西城陽高校で勤務するベイカー・ビアトリスさんは「収入が減り、好きな映画を見に行くこともできなくなった。本当は生徒のために働きたかった」と心境を語りました。また、米国出身のブルーム・サミュエルさんは「2年前より月給が3万円減の21万円、ボーナスは12万円減の6万円になり、生活が苦しい」と訴えています。
「物価が上がっているのに給料が下がるなんて信じられない」
「同じ仕事をしているのに直接雇用との差が激しすぎる」
「ストライキしか方法がなかった」
「生活できないレベルの賃金カットは許せない」
「ALTの待遇を見直してほしい」
同一労働同一賃金の原則に反する格差
京都府内の府立高校で働くALTは41人で、このうち31人は国のJETプログラムで府が直接雇用(月給33万5千円)し、残り10人が派遣社員です。組合側は業務内容が同じにもかかわらず給与格差があることは「同一労働同一賃金」の原則に反するとして、6月から賃金引き上げを求めてきました。

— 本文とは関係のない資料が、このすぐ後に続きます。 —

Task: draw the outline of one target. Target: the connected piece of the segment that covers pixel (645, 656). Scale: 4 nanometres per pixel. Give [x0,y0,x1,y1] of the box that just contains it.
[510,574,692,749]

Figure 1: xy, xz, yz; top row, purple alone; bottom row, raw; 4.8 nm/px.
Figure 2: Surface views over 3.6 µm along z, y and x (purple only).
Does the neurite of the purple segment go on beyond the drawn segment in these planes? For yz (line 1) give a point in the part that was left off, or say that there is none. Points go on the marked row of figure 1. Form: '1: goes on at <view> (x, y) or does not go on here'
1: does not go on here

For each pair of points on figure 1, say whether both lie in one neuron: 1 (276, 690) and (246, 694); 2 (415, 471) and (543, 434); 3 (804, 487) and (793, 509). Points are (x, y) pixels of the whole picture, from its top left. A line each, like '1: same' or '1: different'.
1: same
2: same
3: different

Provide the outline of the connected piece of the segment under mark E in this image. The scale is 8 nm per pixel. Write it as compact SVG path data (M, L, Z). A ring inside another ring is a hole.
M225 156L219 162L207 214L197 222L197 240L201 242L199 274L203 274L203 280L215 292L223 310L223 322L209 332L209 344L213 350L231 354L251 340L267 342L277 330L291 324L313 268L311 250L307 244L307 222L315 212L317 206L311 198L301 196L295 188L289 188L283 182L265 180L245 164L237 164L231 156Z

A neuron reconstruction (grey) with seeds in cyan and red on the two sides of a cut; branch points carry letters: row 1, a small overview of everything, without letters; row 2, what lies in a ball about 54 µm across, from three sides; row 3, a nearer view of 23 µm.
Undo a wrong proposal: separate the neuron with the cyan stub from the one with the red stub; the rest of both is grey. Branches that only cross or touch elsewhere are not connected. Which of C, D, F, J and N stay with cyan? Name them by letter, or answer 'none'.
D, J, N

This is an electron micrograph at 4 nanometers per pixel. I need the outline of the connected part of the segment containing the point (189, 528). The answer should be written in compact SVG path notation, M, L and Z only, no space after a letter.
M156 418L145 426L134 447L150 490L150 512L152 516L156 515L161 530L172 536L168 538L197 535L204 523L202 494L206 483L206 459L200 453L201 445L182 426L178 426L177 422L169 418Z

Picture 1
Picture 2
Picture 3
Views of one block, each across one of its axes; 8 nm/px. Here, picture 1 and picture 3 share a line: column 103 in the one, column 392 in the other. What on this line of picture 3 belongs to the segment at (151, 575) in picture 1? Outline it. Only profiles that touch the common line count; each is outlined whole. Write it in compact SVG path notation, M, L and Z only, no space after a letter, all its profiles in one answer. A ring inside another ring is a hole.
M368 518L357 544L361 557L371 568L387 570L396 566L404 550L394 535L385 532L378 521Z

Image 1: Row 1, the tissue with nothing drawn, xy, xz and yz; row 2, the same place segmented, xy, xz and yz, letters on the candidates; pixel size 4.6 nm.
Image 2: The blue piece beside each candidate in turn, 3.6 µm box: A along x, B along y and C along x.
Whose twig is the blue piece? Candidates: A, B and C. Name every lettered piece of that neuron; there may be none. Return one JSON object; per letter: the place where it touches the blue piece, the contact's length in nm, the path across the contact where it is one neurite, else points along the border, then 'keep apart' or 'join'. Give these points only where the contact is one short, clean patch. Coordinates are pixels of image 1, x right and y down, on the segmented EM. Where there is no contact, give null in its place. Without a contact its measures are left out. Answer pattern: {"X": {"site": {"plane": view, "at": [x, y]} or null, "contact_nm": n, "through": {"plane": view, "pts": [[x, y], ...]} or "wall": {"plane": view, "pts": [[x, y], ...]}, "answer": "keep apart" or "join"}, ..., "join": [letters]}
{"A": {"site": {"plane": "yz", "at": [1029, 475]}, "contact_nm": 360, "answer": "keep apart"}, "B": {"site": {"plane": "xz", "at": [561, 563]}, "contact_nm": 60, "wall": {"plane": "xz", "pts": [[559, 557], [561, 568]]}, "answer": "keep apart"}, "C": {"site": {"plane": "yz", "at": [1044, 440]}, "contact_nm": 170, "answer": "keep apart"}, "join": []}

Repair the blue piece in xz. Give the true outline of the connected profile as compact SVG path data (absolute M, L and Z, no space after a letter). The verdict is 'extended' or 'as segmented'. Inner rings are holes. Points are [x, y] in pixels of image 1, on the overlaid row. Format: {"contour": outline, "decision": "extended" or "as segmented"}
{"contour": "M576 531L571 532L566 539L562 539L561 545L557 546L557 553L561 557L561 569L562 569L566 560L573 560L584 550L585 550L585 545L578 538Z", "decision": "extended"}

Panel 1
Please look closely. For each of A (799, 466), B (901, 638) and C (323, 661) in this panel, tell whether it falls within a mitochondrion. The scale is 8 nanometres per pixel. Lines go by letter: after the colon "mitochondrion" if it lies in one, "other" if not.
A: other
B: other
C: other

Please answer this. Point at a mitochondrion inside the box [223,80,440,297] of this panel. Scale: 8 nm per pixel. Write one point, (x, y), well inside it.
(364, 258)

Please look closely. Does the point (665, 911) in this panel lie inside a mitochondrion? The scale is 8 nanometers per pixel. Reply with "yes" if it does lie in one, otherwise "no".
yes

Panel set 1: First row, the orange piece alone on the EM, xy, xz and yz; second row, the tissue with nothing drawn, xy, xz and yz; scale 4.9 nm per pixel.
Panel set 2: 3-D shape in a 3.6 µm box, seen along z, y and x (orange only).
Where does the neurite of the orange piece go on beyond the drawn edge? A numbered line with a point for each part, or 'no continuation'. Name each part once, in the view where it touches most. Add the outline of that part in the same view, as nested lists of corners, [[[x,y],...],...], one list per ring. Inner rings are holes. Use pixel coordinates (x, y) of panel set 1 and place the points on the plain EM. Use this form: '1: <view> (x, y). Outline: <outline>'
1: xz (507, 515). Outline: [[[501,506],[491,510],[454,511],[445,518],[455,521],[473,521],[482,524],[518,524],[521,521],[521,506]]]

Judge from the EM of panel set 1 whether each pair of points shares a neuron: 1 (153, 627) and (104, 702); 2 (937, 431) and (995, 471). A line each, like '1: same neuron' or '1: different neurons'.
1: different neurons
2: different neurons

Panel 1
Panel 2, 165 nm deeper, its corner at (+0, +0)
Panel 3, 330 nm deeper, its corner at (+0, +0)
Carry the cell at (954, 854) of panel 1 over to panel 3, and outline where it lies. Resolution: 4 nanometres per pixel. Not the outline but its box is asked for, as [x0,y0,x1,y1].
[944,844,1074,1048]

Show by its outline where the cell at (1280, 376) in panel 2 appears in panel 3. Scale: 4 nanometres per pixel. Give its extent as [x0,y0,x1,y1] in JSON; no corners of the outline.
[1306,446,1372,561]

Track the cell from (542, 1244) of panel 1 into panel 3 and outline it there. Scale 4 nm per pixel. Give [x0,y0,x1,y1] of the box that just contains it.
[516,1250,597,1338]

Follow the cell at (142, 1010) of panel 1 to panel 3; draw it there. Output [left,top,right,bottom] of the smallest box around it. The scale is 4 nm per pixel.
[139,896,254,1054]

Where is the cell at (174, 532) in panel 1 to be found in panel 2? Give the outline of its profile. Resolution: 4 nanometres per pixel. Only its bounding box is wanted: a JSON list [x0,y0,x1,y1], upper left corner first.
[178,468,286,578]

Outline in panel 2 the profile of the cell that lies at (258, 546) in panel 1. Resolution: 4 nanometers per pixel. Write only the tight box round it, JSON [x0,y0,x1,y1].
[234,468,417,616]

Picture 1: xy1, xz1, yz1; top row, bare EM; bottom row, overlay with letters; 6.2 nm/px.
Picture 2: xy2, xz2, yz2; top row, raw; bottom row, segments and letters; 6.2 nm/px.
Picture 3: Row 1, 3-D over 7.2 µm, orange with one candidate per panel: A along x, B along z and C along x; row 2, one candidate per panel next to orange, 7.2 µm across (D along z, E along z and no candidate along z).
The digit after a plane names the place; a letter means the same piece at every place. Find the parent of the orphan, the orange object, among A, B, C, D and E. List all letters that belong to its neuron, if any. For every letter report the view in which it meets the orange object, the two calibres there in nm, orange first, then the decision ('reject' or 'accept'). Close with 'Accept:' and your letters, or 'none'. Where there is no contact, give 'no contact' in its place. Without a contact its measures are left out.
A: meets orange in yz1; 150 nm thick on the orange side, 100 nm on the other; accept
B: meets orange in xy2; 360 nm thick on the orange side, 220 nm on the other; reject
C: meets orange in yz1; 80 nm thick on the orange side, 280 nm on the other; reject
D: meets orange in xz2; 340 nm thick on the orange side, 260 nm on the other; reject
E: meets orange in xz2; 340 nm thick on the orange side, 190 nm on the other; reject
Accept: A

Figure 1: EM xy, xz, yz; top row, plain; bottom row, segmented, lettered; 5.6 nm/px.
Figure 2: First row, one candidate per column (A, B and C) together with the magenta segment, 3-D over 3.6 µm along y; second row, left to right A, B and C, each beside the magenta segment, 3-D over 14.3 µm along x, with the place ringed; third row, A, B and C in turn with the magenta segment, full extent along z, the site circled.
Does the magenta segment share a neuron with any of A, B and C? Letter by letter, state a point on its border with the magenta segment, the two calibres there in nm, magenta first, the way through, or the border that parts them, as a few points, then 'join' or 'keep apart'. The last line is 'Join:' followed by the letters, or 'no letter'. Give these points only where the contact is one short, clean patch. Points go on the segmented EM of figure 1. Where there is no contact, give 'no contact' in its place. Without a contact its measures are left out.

会社側は賃金減額の理由について、所定労働時間を8時間から7時間に変更したためと説明していますが、組合は物価高が続く中でALTの生活は苦しく、月給25万円とすることを求めています。11月5日までに3回の団体交渉を行いましたが、待遇改善の意思が見られなかったため、ストライキに至りました。
全国共通の構造的問題
ALTを巡る労働問題は京都に限らず全国的な課題となっており、民間派遣会社は最低価格での落札を競い、ALTの給与や労働条件を引き下げている現状があります。ゼネラルユニオンの調査では、派遣ALTと直接雇用ALTの間に年間100万円もの収入格差があることが判明しています。
ALTの雇用に関する統一的なルールが定められておらず、地方自治体や派遣会社にALT活用のあり方を「丸投げ」している現状が、低賃金やサポート不足などの低待遇による苦悩を生み出しています。
教育への影響は最小限に
京都府教育委員会は「英語教諭の単独授業で対応する。履修や成績に影響はない」としており、授業に影響を及ぼさないよう会社側に追加派遣を求めるとしています。しかし、ALTによる生きた英語教育の機会が失われることで、長期的には生徒の学習環境に影響が出る可能性もあります。
組合は府教育委員会に対し、7人を来年度から直接雇用するよう求めていますが、府教委は「予算の問題もあるし、採用試験を経ると雇用が安定しないというデメリットもある」として慎重な姿勢を示しています。